[Work to do]
Reproduce the entries below with every "clock" changed to "watch", leaving everything else untouched.

※

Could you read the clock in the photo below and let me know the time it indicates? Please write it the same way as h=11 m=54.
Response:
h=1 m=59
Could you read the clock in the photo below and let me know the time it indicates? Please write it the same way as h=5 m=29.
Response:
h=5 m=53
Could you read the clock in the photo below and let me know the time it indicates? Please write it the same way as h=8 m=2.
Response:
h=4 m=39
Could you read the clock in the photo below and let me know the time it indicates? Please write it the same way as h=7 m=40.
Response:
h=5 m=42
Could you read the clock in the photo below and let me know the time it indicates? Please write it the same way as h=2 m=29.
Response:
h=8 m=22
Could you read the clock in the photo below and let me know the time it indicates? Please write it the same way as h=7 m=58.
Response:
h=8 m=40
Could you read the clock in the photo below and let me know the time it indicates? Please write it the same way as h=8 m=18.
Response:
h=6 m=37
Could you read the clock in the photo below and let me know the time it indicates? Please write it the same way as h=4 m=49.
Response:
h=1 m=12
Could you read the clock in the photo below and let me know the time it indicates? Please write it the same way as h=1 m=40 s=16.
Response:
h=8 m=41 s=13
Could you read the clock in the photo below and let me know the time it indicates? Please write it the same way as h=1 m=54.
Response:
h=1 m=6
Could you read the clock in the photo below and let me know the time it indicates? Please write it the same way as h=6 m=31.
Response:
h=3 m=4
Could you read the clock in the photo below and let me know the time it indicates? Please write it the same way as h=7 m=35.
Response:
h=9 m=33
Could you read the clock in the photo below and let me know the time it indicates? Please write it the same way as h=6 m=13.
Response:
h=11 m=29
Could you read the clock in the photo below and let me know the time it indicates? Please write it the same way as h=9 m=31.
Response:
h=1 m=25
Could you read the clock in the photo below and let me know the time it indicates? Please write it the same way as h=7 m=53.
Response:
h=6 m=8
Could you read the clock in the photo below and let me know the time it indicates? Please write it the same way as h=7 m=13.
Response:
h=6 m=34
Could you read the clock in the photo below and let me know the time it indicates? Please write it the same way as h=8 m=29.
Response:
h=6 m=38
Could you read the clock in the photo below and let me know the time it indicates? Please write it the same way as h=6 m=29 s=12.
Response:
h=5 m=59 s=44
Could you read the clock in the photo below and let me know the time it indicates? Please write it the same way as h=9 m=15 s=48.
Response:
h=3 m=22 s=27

※

[Full answer]
Could you read the watch in the photo below and let me know the time it indicates? Please write it the same way as h=11 m=54.
Response:
h=1 m=59
Could you read the watch in the photo below and let me know the time it indicates? Please write it the same way as h=5 m=29.
Response:
h=5 m=53
Could you read the watch in the photo below and let me know the time it indicates? Please write it the same way as h=8 m=2.
Response:
h=4 m=39
Could you read the watch in the photo below and let me know the time it indicates? Please write it the same way as h=7 m=40.
Response:
h=5 m=42
Could you read the watch in the photo below and let me know the time it indicates? Please write it the same way as h=2 m=29.
Response:
h=8 m=22
Could you read the watch in the photo below and let me know the time it indicates? Please write it the same way as h=7 m=58.
Response:
h=8 m=40
Could you read the watch in the photo below and let me know the time it indicates? Please write it the same way as h=8 m=18.
Response:
h=6 m=37
Could you read the watch in the photo below and let me know the time it indicates? Please write it the same way as h=4 m=49.
Response:
h=1 m=12
Could you read the watch in the photo below and let me know the time it indicates? Please write it the same way as h=1 m=40 s=16.
Response:
h=8 m=41 s=13
Could you read the watch in the photo below and let me know the time it indicates? Please write it the same way as h=1 m=54.
Response:
h=1 m=6
Could you read the watch in the photo below and let me know the time it indicates? Please write it the same way as h=6 m=31.
Response:
h=3 m=4
Could you read the watch in the photo below and let me know the time it indicates? Please write it the same way as h=7 m=35.
Response:
h=9 m=33
Could you read the watch in the photo below and let me know the time it indicates? Please write it the same way as h=6 m=13.
Response:
h=11 m=29
Could you read the watch in the photo below and let me know the time it indicates? Please write it the same way as h=9 m=31.
Response:
h=1 m=25
Could you read the watch in the photo below and let me know the time it indicates? Please write it the same way as h=7 m=53.
Response:
h=6 m=8
Could you read the watch in the photo below and let me know the time it indicates? Please write it the same way as h=7 m=13.
Response:
h=6 m=34
Could you read the watch in the photo below and let me know the time it indicates? Please write it the same way as h=8 m=29.
Response:
h=6 m=38
Could you read the watch in the photo below and let me know the time it indicates? Please write it the same way as h=6 m=29 s=12.
Response:
h=5 m=59 s=44
Could you read the watch in the photo below and let me know the time it indicates? Please write it the same way as h=9 m=15 s=48.
Response:
h=3 m=22 s=27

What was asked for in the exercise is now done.